EXERCISE ->
List the lines of this listing that hold the word "antimicrobiano".

┌──

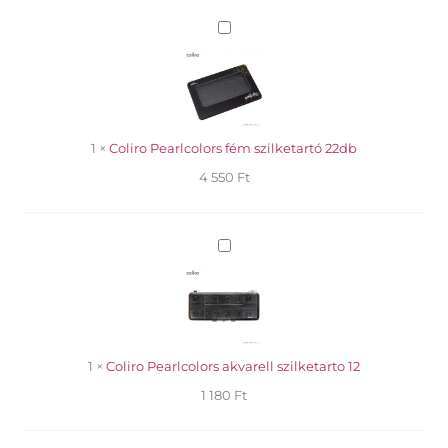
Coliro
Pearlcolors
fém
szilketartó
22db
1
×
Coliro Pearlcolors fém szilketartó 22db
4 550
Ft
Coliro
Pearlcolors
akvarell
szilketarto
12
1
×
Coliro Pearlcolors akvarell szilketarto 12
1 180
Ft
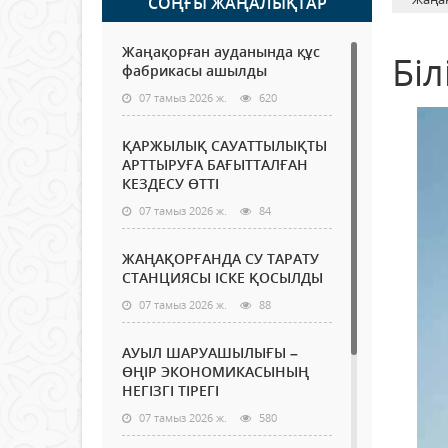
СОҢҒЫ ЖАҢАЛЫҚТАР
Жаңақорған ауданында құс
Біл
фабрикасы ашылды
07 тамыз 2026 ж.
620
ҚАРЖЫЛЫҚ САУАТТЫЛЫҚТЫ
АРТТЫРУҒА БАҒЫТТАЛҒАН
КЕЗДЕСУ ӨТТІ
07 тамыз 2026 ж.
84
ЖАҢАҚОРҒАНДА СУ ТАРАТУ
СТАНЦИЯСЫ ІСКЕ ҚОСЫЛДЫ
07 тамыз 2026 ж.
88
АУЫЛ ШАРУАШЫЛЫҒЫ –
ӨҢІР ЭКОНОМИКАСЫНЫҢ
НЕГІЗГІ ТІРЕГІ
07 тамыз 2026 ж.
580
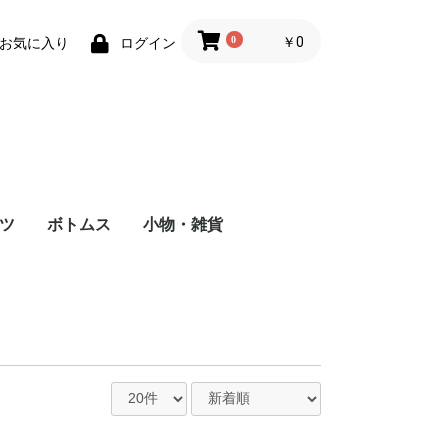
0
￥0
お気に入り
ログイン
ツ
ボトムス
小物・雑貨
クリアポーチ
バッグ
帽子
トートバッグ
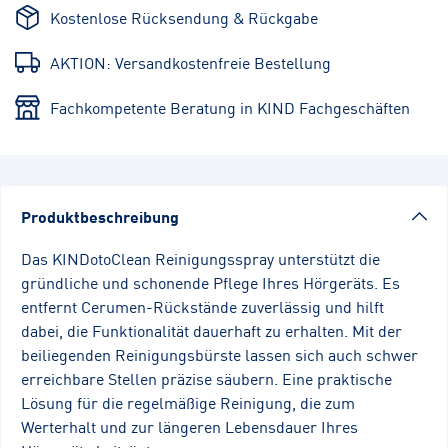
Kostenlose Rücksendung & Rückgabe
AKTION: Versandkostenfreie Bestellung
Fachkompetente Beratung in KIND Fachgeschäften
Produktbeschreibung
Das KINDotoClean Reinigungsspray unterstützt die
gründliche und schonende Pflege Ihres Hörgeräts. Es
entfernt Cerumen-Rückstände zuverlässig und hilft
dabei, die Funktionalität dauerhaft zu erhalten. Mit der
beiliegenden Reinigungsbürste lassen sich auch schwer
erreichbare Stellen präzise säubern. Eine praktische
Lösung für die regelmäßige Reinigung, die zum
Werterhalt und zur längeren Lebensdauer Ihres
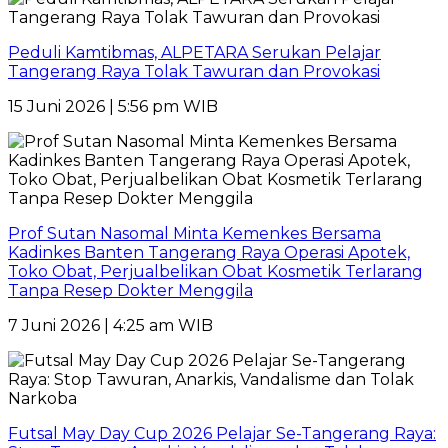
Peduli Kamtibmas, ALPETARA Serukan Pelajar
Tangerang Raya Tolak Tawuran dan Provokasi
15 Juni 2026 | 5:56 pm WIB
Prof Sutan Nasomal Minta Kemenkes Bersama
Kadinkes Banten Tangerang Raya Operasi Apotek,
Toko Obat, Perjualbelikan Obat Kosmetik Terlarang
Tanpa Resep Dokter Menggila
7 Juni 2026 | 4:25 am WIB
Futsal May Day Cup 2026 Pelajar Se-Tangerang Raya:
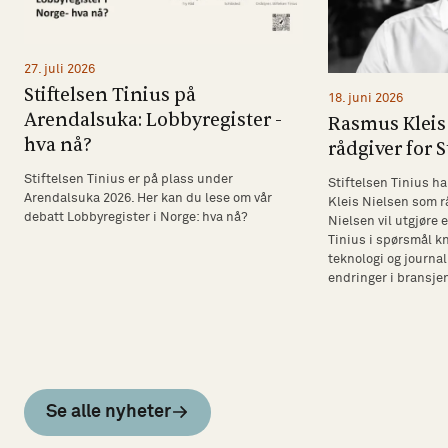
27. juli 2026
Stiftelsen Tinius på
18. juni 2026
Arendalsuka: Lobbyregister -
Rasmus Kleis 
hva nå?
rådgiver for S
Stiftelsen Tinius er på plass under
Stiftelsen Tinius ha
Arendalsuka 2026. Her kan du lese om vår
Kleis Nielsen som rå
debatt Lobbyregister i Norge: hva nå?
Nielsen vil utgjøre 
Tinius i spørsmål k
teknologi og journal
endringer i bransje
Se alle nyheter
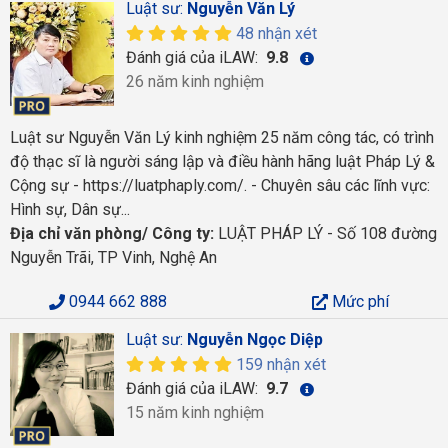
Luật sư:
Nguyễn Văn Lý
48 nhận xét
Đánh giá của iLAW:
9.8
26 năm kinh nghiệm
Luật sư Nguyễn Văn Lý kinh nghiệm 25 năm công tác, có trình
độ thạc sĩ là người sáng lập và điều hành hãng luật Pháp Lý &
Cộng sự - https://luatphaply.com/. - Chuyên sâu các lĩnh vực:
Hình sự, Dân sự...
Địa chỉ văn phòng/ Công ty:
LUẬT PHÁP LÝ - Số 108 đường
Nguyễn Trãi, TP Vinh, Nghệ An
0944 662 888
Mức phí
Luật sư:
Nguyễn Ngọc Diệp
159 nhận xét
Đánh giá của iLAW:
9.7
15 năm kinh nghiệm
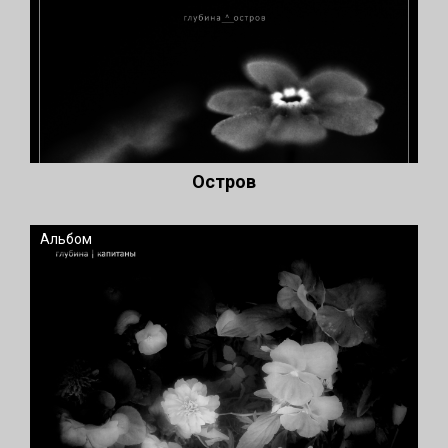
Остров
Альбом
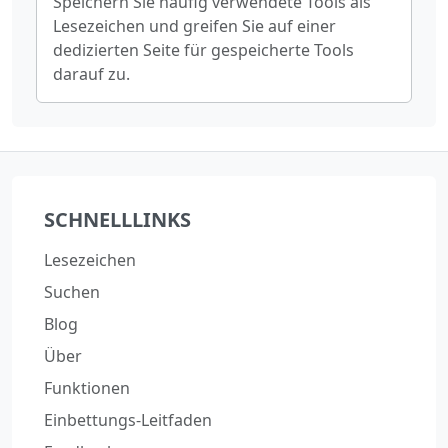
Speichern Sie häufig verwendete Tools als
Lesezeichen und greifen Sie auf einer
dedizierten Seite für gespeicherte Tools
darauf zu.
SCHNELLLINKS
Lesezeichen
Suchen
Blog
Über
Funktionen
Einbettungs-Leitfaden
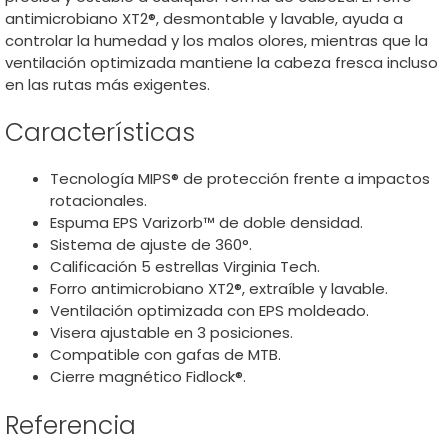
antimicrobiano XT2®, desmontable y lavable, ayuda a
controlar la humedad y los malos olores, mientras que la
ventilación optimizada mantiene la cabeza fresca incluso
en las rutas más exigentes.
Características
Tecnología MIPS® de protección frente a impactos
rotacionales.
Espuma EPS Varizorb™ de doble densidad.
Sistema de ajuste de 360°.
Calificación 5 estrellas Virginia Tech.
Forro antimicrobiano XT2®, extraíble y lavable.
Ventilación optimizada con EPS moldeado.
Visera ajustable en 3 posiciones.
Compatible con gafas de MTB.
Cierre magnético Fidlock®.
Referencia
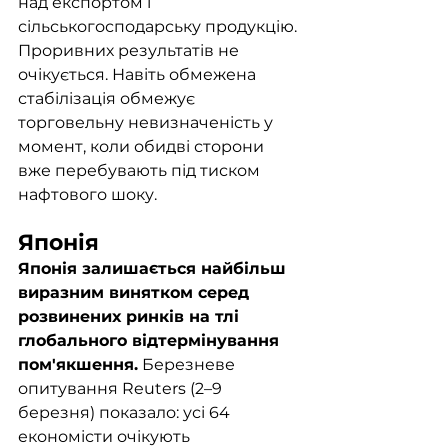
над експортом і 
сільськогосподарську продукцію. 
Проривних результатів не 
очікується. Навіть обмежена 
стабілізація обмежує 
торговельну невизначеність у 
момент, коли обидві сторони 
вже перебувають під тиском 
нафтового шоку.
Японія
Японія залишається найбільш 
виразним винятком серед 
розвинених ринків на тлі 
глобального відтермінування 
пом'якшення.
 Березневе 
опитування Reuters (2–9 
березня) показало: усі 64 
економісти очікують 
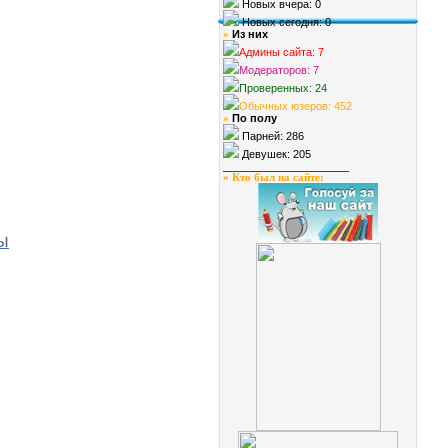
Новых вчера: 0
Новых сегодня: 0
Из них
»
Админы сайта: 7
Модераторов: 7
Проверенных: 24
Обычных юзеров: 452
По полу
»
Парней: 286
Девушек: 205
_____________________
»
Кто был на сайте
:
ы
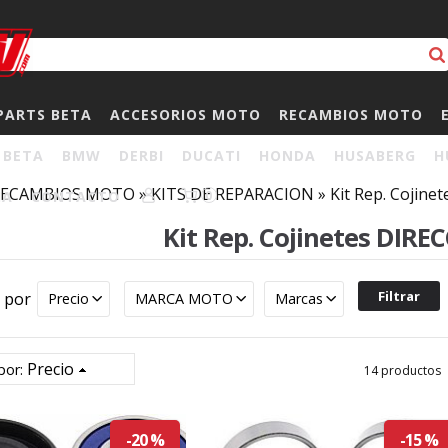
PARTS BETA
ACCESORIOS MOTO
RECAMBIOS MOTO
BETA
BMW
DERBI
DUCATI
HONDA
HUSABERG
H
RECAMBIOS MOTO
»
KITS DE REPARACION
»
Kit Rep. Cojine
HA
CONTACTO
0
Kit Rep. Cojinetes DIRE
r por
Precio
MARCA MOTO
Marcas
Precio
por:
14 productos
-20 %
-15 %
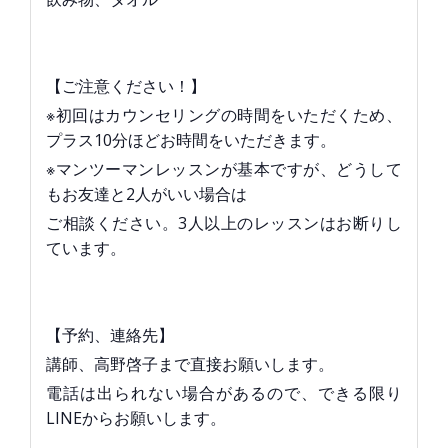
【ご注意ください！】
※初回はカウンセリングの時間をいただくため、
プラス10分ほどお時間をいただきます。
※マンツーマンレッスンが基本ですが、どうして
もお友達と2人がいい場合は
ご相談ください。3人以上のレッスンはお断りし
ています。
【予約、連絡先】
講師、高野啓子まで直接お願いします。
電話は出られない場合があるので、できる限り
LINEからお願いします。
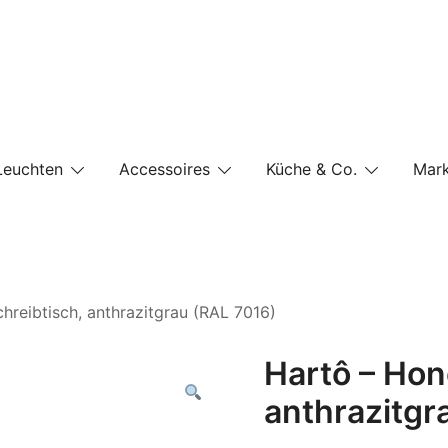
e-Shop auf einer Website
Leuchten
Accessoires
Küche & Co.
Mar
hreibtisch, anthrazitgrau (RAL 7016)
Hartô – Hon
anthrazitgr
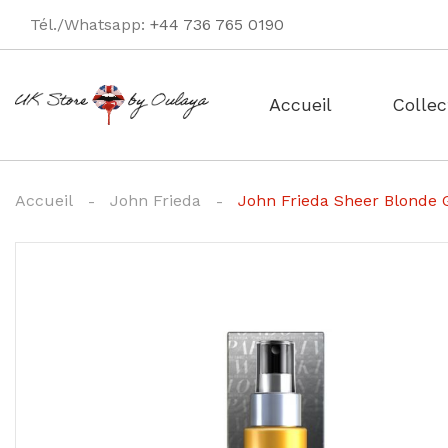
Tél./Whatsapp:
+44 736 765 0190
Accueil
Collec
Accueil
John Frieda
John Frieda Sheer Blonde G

└──

PROBLEM SOLUTION ->
antimicrobiano XT2®, desmontable y lavable, ayuda a
Forro antimicrobiano XT2®, extraíble y lavable.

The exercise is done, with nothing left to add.